### STUDY QUESTIONS
(1) In the Gabor-fitting text, rewrite the part starting with "The remaining term" and going on through "gradient by hand.", renaming "levmar" to "LM".
(2) According to the Gabor-fitting text, what are the rows of the Jacobian matrix supplied to the library?

━━ TEXT SEGMENT

The remaining term \(\mathbf{f}: \mathbb{R}^8 \mapsto \mathbb{R}^n\) is the Gabor function evaluated at each pixel location, whose \(i^{\text{th}}\) element is given by

\[f_i = f(\theta_t, x_i, y_i)\]

We supply the levmar library with the vector \(\mathbf{e}_{t-1}\) and the function \(\mathbf{f}\), and let it do the hard work of finding the optimal vector of parameters \(\theta_t\). However, levmar works best when we also supply it with the \(n \times 8\) Jacobian matrix whose rows are the gradients of the \(f_i\)’s above with respect to \(\theta_t\):

\[\mathbf{J}_{\mathbf{f}}(\theta_t) = \left[ \begin{array}{c} \nabla f_1( \theta_t )^T \\ \nabla f_2( \theta_t )^T \\ \vdots \\ \nabla f_m( \theta_t )^T \end{array}\right]\]

And remember, as effective (lazy) mathematical programmers, the last thing we want to do is to derive the gradient by hand.

━━━━
━━ DATASET EXCERPTS

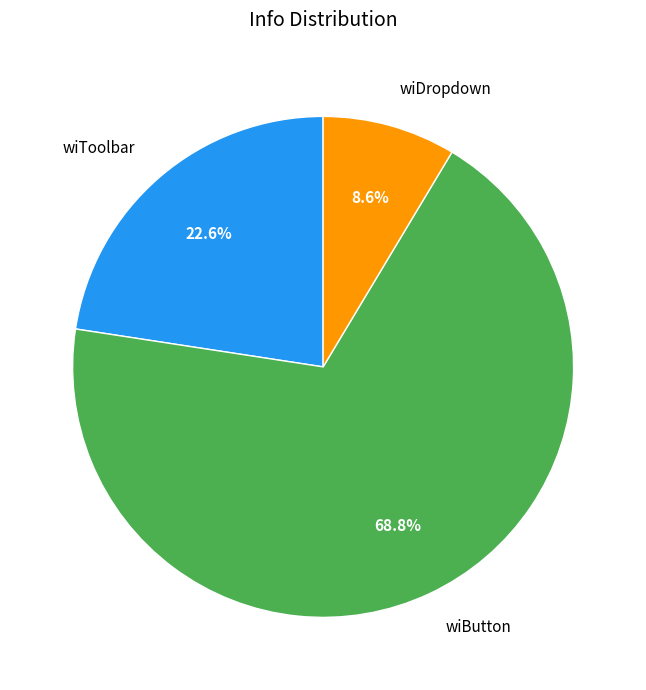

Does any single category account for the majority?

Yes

━━━━
━━ DATASET EXCERPTS

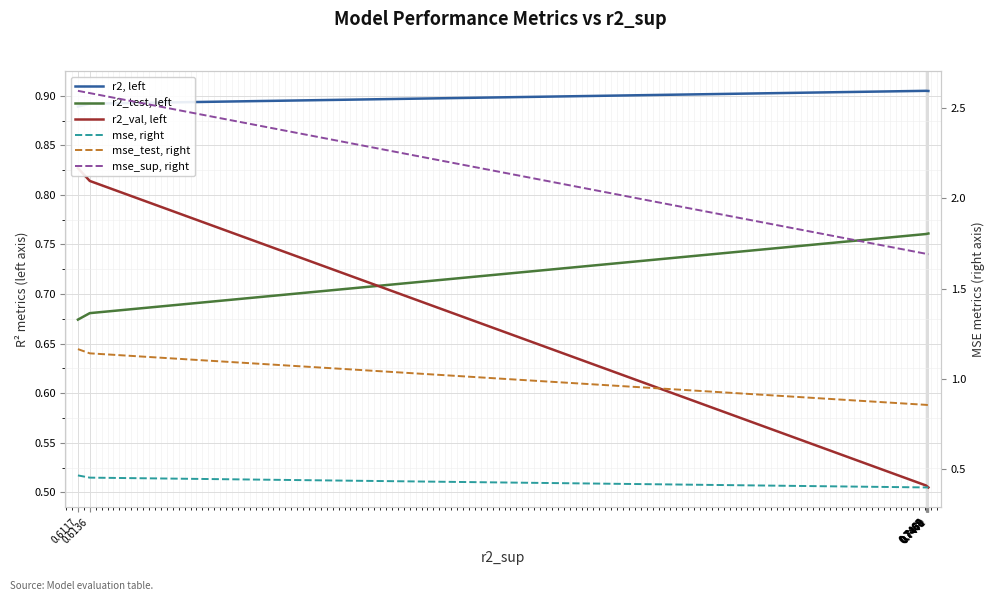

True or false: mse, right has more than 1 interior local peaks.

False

━━━━
━━ DATASET EXCERPTS

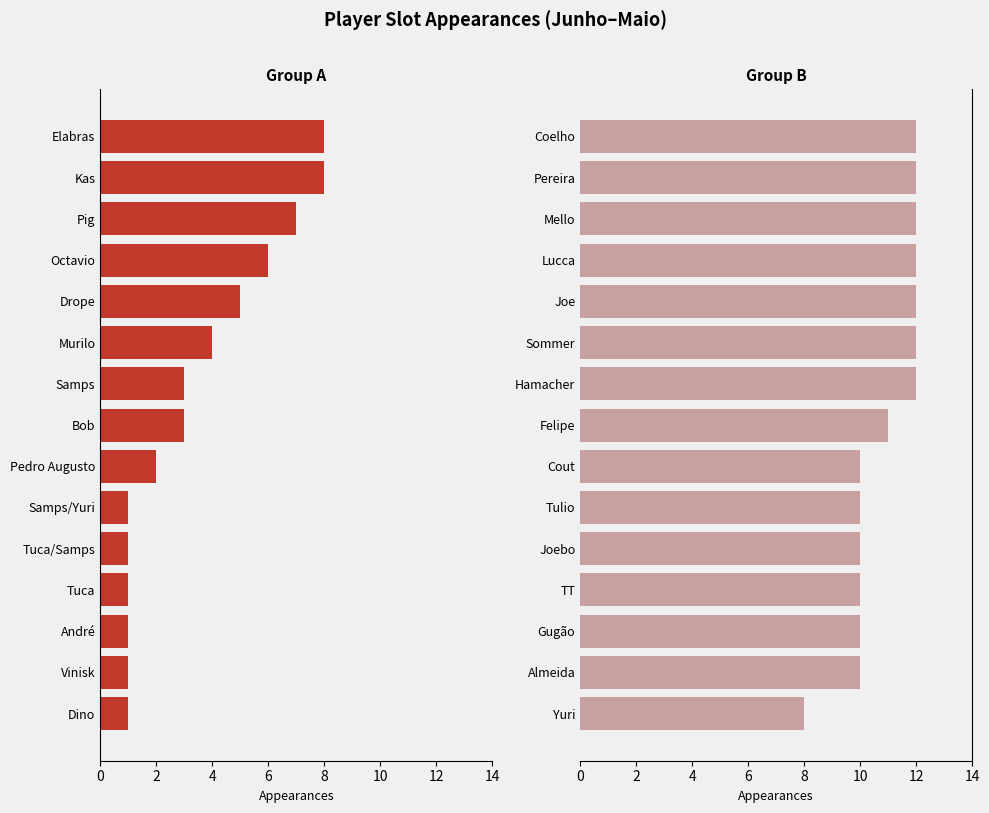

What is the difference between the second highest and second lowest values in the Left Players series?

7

━━━━

### ANSWERS IN ORDER
(1)
The remaining term \(\mathbf{f}: \mathbb{R}^8 \mapsto \mathbb{R}^n\) is the Gabor function evaluated at each pixel location, whose \(i^{\text{th}}\) element is given by

\[f_i = f(\theta_t, x_i, y_i)\]

We supply the LM library with the vector \(\mathbf{e}_{t-1}\) and the function \(\mathbf{f}\), and let it do the hard work of finding the optimal vector of parameters \(\theta_t\). However, LM works best when we also supply it with the \(n \times 8\) Jacobian matrix whose rows are the gradients of the \(f_i\)’s above with respect to \(\theta_t\):

\[\mathbf{J}_{\mathbf{f}}(\theta_t) = \left[ \begin{array}{c} \nabla f_1( \theta_t )^T \\ \nabla f_2( \theta_t )^T \\ \vdots \\ \nabla f_m( \theta_t )^T \end{array}\right]\]

And remember, as effective (lazy) mathematical programmers, the last thing we want to do is to derive the gradient by hand.

(2) The rows are the gradients of the f_i's with respect to θ_t.